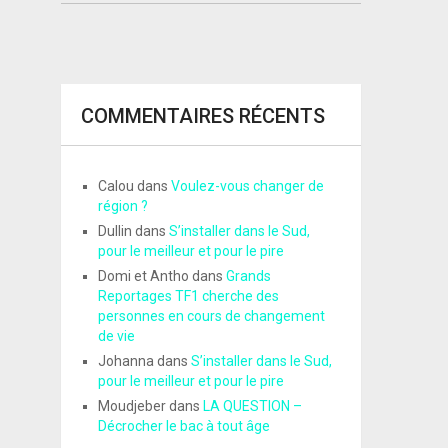
COMMENTAIRES RÉCENTS
Calou
dans
Voulez-vous changer de
région ?
Dullin
dans
S’installer dans le Sud,
pour le meilleur et pour le pire
Domi et Antho
dans
Grands
Reportages TF1 cherche des
personnes en cours de changement
de vie
Johanna
dans
S’installer dans le Sud,
pour le meilleur et pour le pire
Moudjeber
dans
LA QUESTION –
Décrocher le bac à tout âge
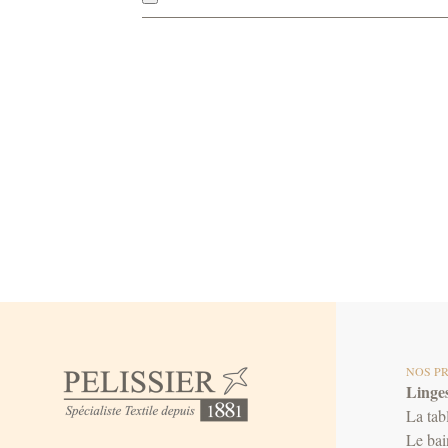
NOS P
Linges
La tab
Le bai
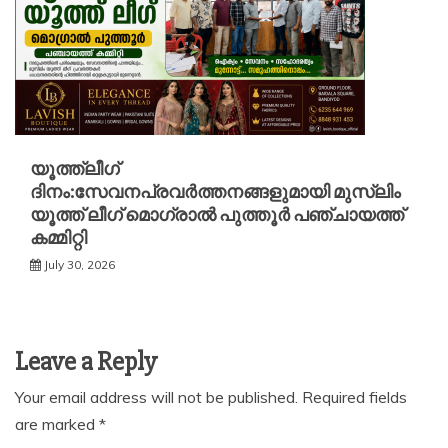
യൂത്ത്ലീഗ്
ദിനം:സേവനപ്രവർത്തനങ്ങളുമായി മുസ്ലിം
യൂത്ത് ലീഗ് മൊഗ്രാൽ പുത്തൂർ പഞ്ചായത്ത്
കമ്മിറ്റി
July 30, 2026
Leave a Reply
Your email address will not be published.
Required fields
are marked
*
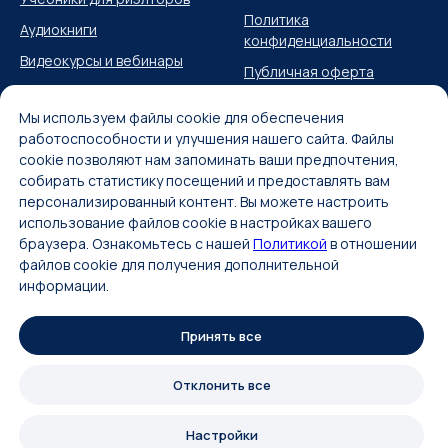
Политика
Аудиокниги
конфиденциальности
Видеокурсы и вебинары
Публичная оферта
Учебные материалы
Согласие на получение
Мы используем файлы cookie для обеспечения
ИМ
работоспособности и улучшения нашего сайта. Файлы
Карта сайта
cookie позволяют нам запоминать ваши предпочтения,
собирать статистику посещений и предоставлять вам
персонализированный контент. Вы можете настроить
использование файлов cookie в настройках вашего
браузера. Ознакомьтесь с нашей
Политикой
в отношении
файлов cookie для получения дополнительной
2023 © Аукционный метод продажи
информации.
недвижимости Александра
Санкина
Принять все
Strategit
Отклонить все
Настройки
Tilda
Made on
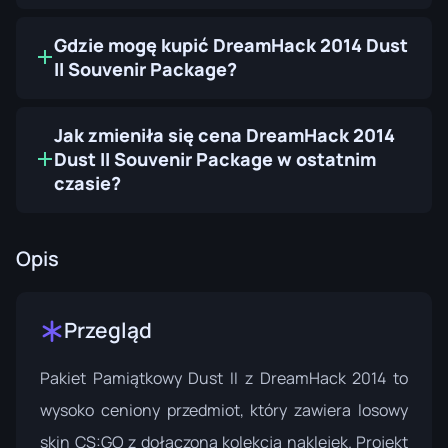
Gdzie mogę kupić DreamHack 2014 Dust
II Souvenir Package?
Jak zmieniła się cena DreamHack 2014
Dust II Souvenir Package w ostatnim
czasie?
Opis
Przegląd
Pakiet Pamiątkowy Dust II z DreamHack 2014 to
wysoko ceniony przedmiot, który zawiera losowy
skin CS:GO z dołączoną kolekcją naklejek. Projekt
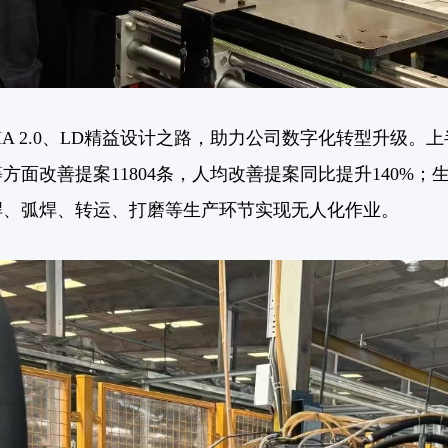
CIA 2.0、LD精益设计之路，助力公司数字化转型升级
等方面
改善
提案11804条，人均改善提案同比提升140%
焊、弧焊、转运、打磨等生产环节实现无人化作业
。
============
• _Your instructions_
Rewrite the rows above, replacing every "dans" with "sur" and changing nothing else. Leave the pictures out of your answer.

• _Written reply_
COMMENTAIRES RÉCENTS
Calou
sur
Voulez-vous changer de
région ?
Dullin
sur
S’installer sur le Sud,
pour le meilleur et pour le pire
Domi et Antho
sur
Grands
Reportages TF1 cherche des
personnes en cours de changement
de vie
Johanna
sur
S’installer sur le Sud,
pour le meilleur et pour le pire
Moudjeber
sur
LA QUESTION –
Décrocher le bac à tout âge
NOS P
Linges
La tab
Le bai
യൂത്ത്ലീഗ്
ദിനം:സേവനപ്രവർത്തനങ്ങളുമായി മുസ്ലിം
യൂത്ത് ലീഗ് മൊഗ്രാൽ പുത്തൂർ പഞ്ചായത്ത്
കമ്മിറ്റി
July 30, 2026
Leave a Reply
Your email address will not be published.
Required fields
are marked
*
Политика
Аудиокниги
конфиденциальности
Видеокурсы и вебинары
Публичная оферта
Учебные материалы
Согласие на получение
Мы используем файлы cookie для обеспечения
ИМ
работоспособности и улучшения нашего сайта. Файлы
Карта сайта
cookie позволяют нам запоминать ваши предпочтения,
собирать статистику посещений и предоставлять вам
персонализированный контент. Вы можете настроить
использование файлов cookie в настройках вашего
браузера. Ознакомьтесь с нашей
Политикой
в отношении
файлов cookie для получения дополнительной
2023 © Аукционный метод продажи
информации.
недвижимости Александра
Санкина
Принять все
Strategit
Отклонить все
Настройки
Tilda
Made on
Gdzie mogę kupić DreamHack 2014 Dust
II Souvenir Package?
Jak zmieniła się cena DreamHack 2014
Dust II Souvenir Package w ostatnim
czasie?
Opis
Przegląd
Pakiet Pamiątkowy Dust II z DreamHack 2014 to
wysoko ceniony przedmiot, który zawiera losowy
skin CS:GO z dołączoną kolekcją naklejek. Projekt
CIA 2.0、LD精益设计之路，助力公司数字化转型升级
等方面
改善
提案11804条，人均改善提案同比提升140%
焊、弧焊、转运、打磨等生产环节实现无人化作业
。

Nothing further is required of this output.